Tumor lysis syndrome (TLS) is an oncologic emergency that is caused by massive tumor cell lysis after initiation of cytotoxic therapy in patients with a large tumor burden, high cancer cell proliferation rate and chemosensitivity. Incidence of TLS is highest in patients with leukemia, lymphoma, multiple myeloma, esophageal cancer and hepatocellular carcinoma. Clinical manifestations include nausea, vomiting, diarrhea, anorexia, lethargy, seizures, muscle cramps, tetany, hematuria, acute renal failure, cardiac arhythmias, heart failure, syncope, and sudden death.
Symptoms are due to the release of large amounts of potassium, phosphate, and nucleic acids into the circulation.
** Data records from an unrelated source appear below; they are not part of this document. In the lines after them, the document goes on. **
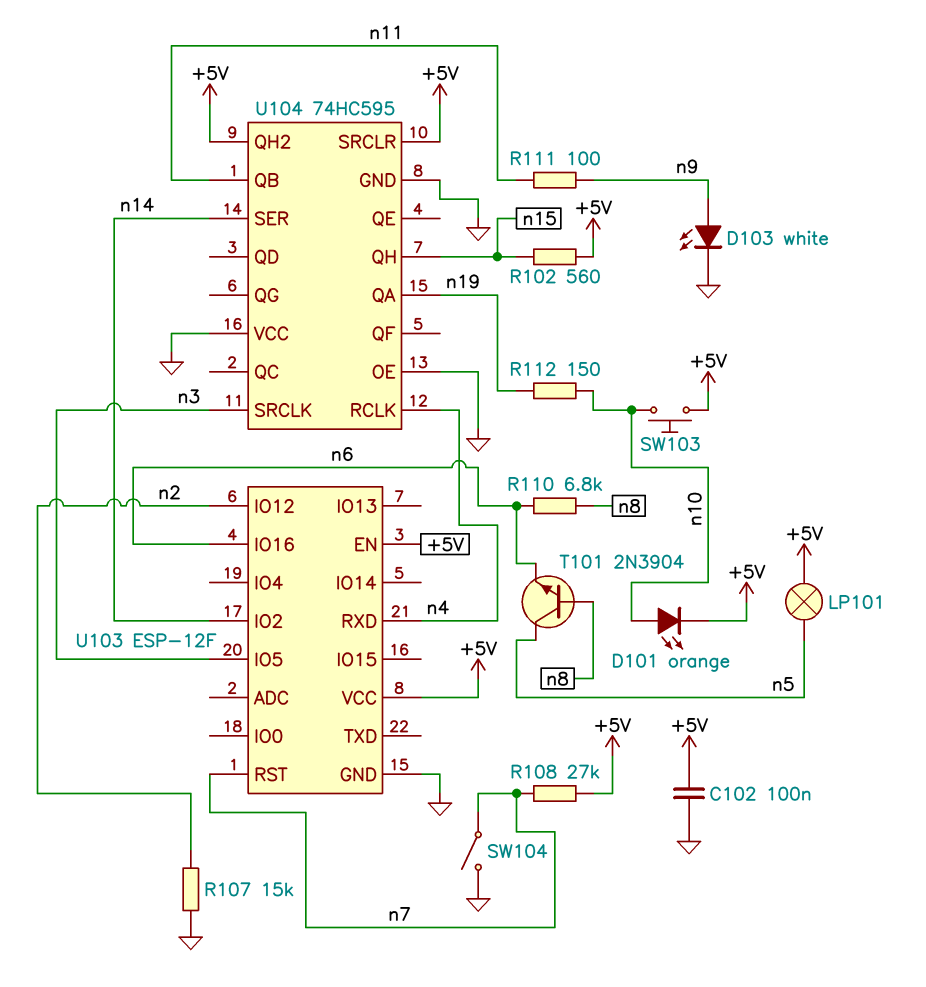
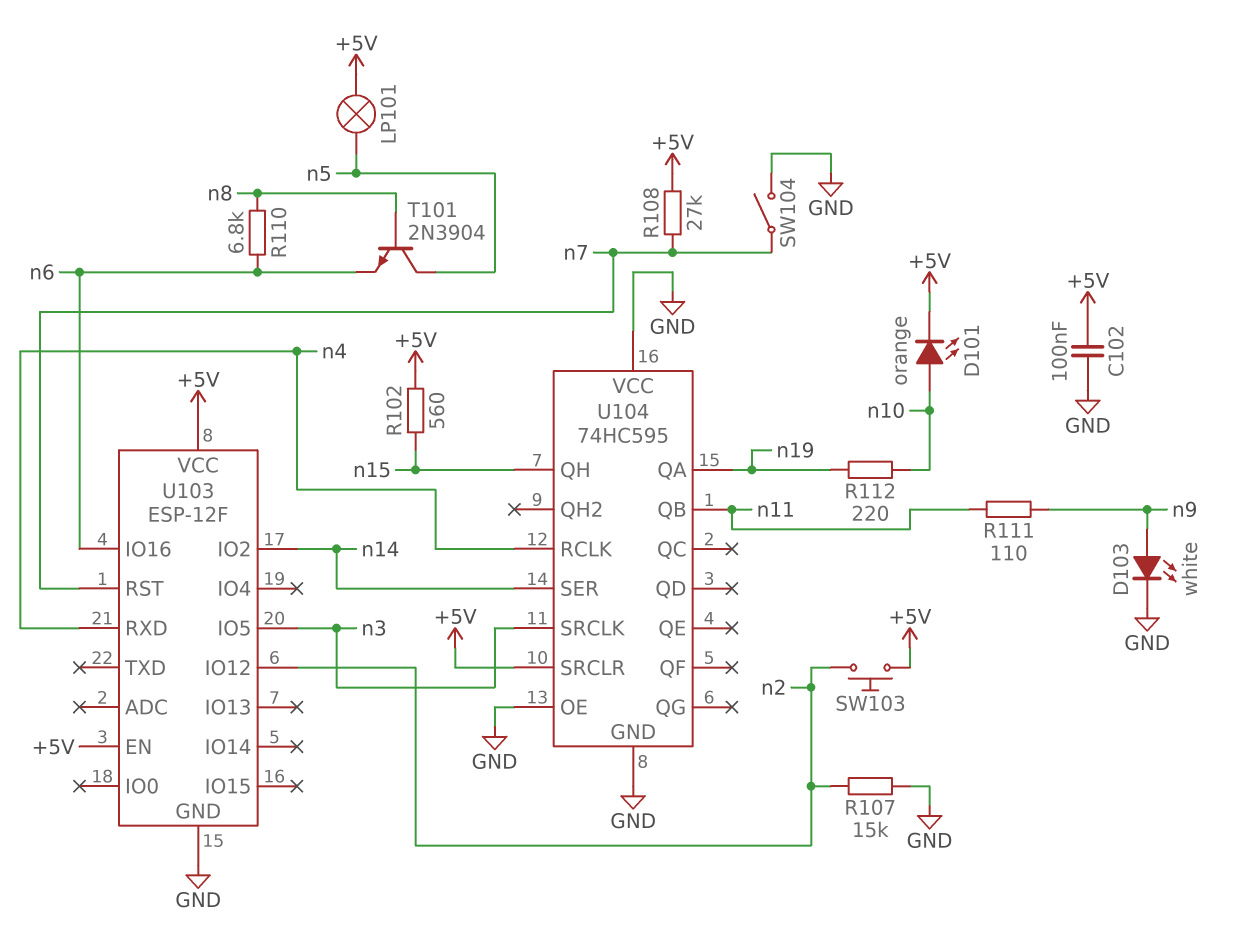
R111: 100 (n9, n11) -> 110 (n9, n11)
R112: 150 (n10, n19) -> 220 (n10, n19)
SW103: button (+5V, n10) -> button (+5V, n2)
U104 pin QH2: +5V -> none

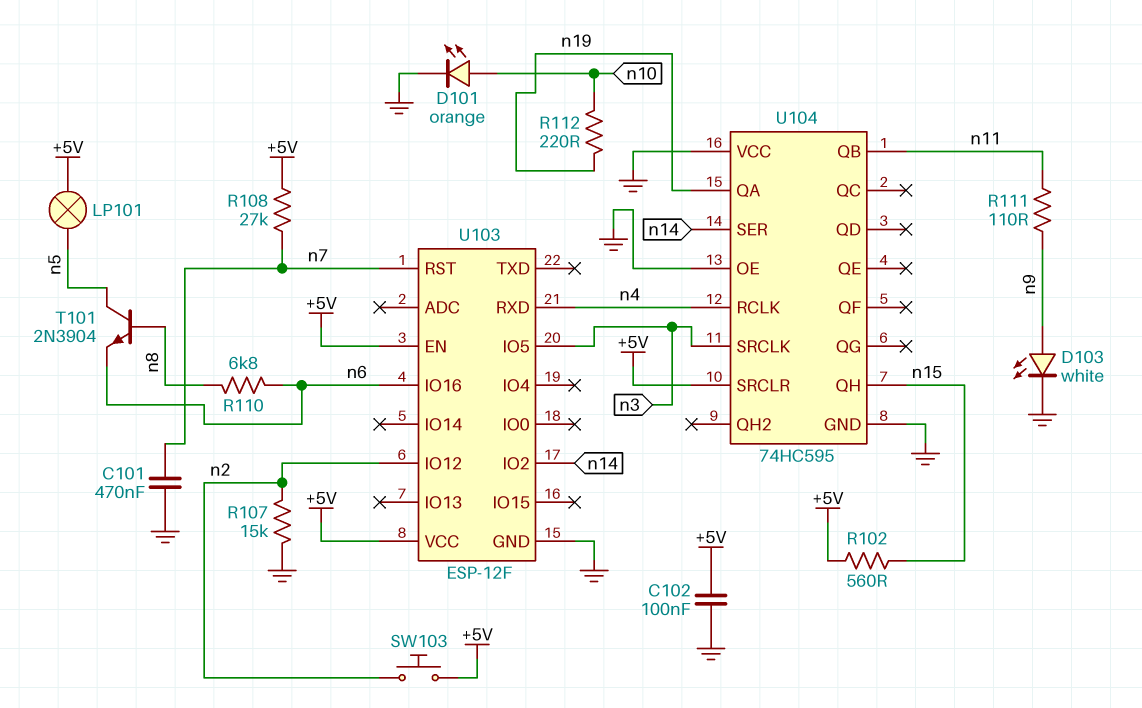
C101: none -> 470nF (GND, n7)
D101: LED orange (A n10, K +5V) -> LED orange (A n10, K GND)
SW104: switch (GND, n7) -> none

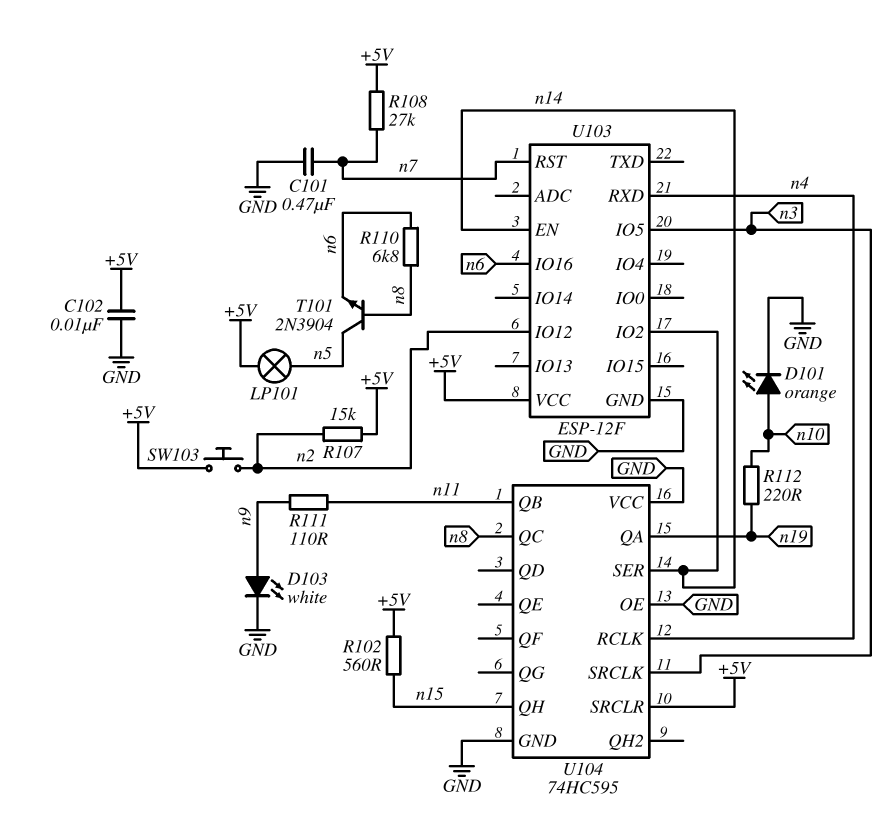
C102: 100nF (+5V, GND) -> 10nF (+5V, GND)
R107: 15k (GND, n2) -> 15k (+5V, n2)
U103 pin EN: +5V -> n14
U104 pin QC: none -> n8

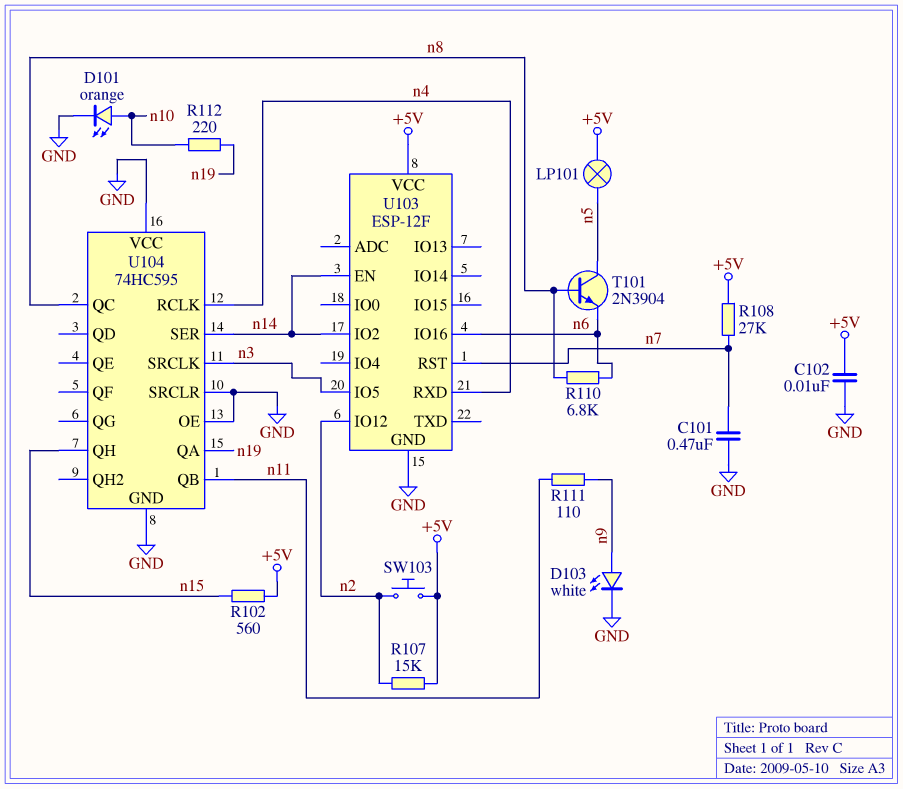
U104 pin SRCLR: +5V -> GND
Catabolism of nucleic acid produces hyperuricemia, increased uric acid excretion and precipitation of uric acid in renal tubules, resulting in acute kidney injury. Hyperphosphatemia exacerbates acute kidney injury due to deposition of calcium phosphate in renal tubules.
Laboratory TLS is defined as any two or more of the following metabolic abnormalities occurring within seven days after initiating chemotherapy:
- Uric acid 8 mg/dL or higher
- Potassium 6 mEq/L or higher
- Phosphorus 6.5 or higher for children or 4.5 mg/dL or higher for adults
- Calcium 7.0 mg/dL or less
Clinical TLS is defined as laboratory TLS plus one or more of the following: serum creatinine increased 1.5 times the upper limit or more, cardiac arrhythmia, seizure or sudden death.